Source data
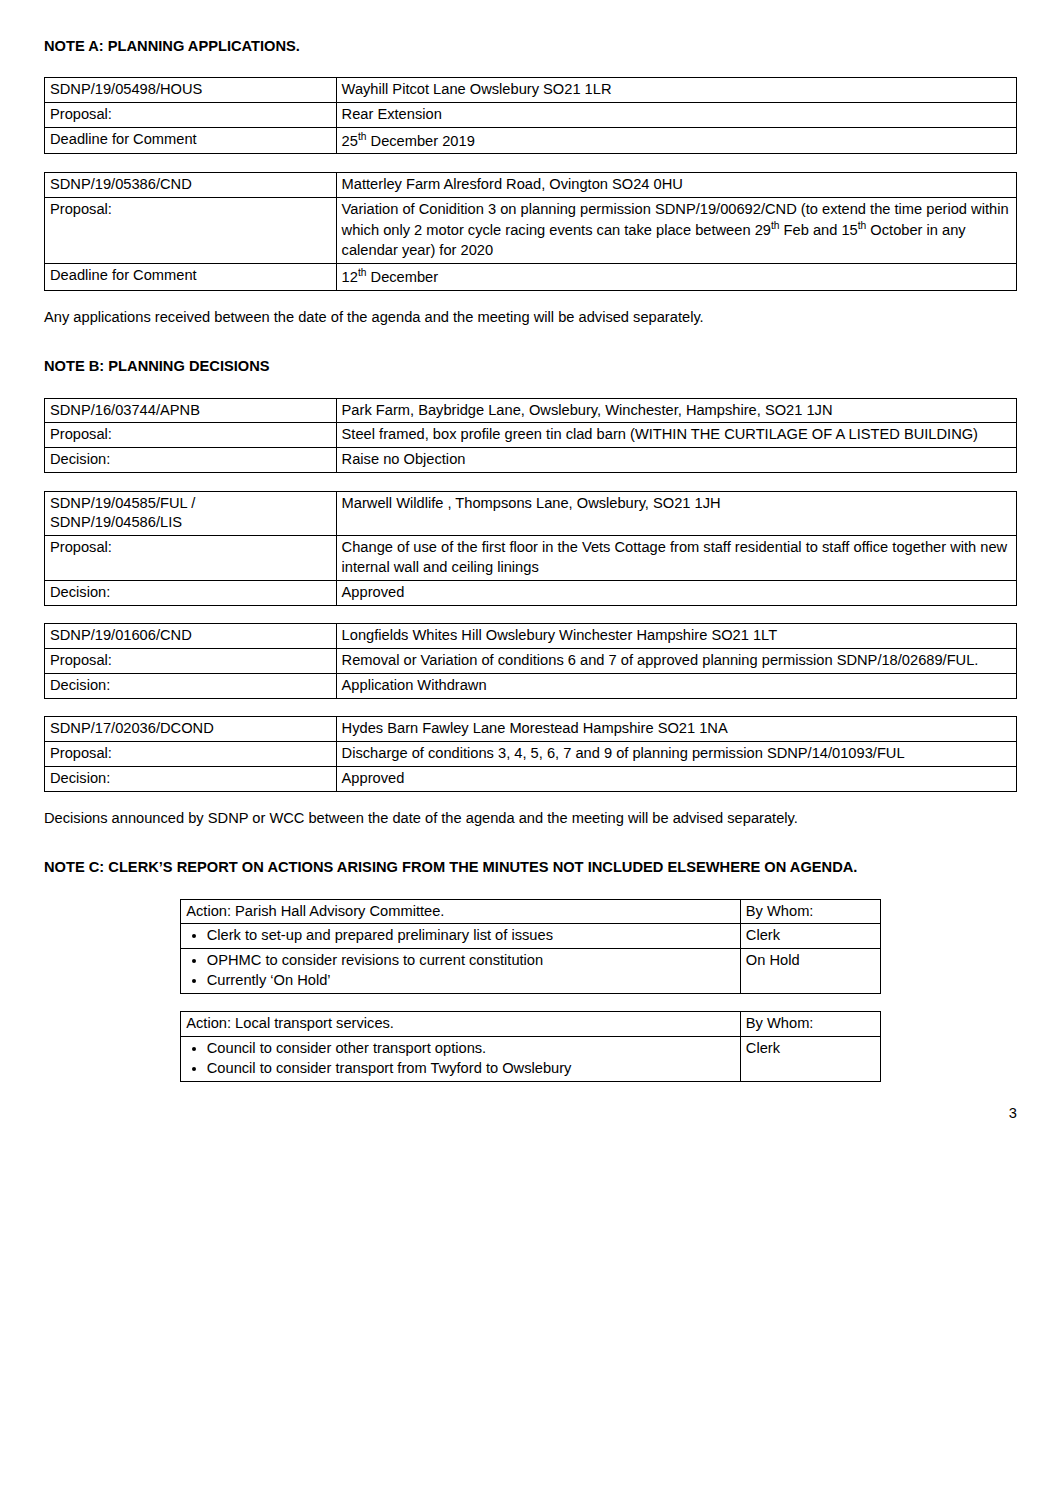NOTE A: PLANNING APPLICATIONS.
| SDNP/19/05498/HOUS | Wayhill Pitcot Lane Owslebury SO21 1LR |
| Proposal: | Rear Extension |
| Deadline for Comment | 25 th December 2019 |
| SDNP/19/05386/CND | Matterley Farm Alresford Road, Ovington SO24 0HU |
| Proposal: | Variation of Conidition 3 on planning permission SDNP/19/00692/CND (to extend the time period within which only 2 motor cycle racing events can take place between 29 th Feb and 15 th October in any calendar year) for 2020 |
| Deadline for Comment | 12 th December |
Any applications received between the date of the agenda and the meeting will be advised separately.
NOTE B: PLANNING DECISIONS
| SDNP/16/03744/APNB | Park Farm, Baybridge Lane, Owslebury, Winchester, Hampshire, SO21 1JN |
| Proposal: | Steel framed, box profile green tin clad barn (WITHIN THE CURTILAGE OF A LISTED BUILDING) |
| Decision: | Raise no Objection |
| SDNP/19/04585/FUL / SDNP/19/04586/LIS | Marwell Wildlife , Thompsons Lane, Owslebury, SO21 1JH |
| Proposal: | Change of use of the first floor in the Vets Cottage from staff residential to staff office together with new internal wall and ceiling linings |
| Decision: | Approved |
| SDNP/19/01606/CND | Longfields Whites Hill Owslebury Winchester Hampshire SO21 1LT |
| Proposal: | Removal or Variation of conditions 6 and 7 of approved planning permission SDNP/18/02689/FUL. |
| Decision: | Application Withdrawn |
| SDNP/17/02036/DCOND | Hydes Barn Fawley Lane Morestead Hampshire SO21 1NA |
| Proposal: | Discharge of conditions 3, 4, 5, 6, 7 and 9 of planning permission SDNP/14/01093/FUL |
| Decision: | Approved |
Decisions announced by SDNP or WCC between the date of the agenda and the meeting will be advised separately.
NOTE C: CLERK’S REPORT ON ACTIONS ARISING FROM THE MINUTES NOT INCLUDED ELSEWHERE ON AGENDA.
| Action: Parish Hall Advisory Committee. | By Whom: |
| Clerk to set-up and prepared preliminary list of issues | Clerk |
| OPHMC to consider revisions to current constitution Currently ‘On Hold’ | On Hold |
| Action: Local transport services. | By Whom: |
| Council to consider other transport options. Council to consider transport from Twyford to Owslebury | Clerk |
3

» About this exercise
Would you retype every record above exactly, leaving out the pictures?

» Written reply
NOTE A: PLANNING APPLICATIONS.
| SDNP/19/05498/HOUS | Wayhill Pitcot Lane Owslebury SO21 1LR |
| Proposal: | Rear Extension |
| Deadline for Comment | 25 th December 2019 |
| SDNP/19/05386/CND | Matterley Farm Alresford Road, Ovington SO24 0HU |
| Proposal: | Variation of Conidition 3 on planning permission SDNP/19/00692/CND (to extend the time period within which only 2 motor cycle racing events can take place between 29 th Feb and 15 th October in any calendar year) for 2020 |
| Deadline for Comment | 12 th December |
Any applications received between the date of the agenda and the meeting will be advised separately.
NOTE B: PLANNING DECISIONS
| SDNP/16/03744/APNB | Park Farm, Baybridge Lane, Owslebury, Winchester, Hampshire, SO21 1JN |
| Proposal: | Steel framed, box profile green tin clad barn (WITHIN THE CURTILAGE OF A LISTED BUILDING) |
| Decision: | Raise no Objection |
| SDNP/19/04585/FUL / SDNP/19/04586/LIS | Marwell Wildlife , Thompsons Lane, Owslebury, SO21 1JH |
| Proposal: | Change of use of the first floor in the Vets Cottage from staff residential to staff office together with new internal wall and ceiling linings |
| Decision: | Approved |
| SDNP/19/01606/CND | Longfields Whites Hill Owslebury Winchester Hampshire SO21 1LT |
| Proposal: | Removal or Variation of conditions 6 and 7 of approved planning permission SDNP/18/02689/FUL. |
| Decision: | Application Withdrawn |
| SDNP/17/02036/DCOND | Hydes Barn Fawley Lane Morestead Hampshire SO21 1NA |
| Proposal: | Discharge of conditions 3, 4, 5, 6, 7 and 9 of planning permission SDNP/14/01093/FUL |
| Decision: | Approved |
Decisions announced by SDNP or WCC between the date of the agenda and the meeting will be advised separately.
NOTE C: CLERK’S REPORT ON ACTIONS ARISING FROM THE MINUTES NOT INCLUDED ELSEWHERE ON AGENDA.
| Action: Parish Hall Advisory Committee. | By Whom: |
| Clerk to set-up and prepared preliminary list of issues | Clerk |
| OPHMC to consider revisions to current constitution Currently ‘On Hold’ | On Hold |
| Action: Local transport services. | By Whom: |
| Council to consider other transport options. Council to consider transport from Twyford to Owslebury | Clerk |
3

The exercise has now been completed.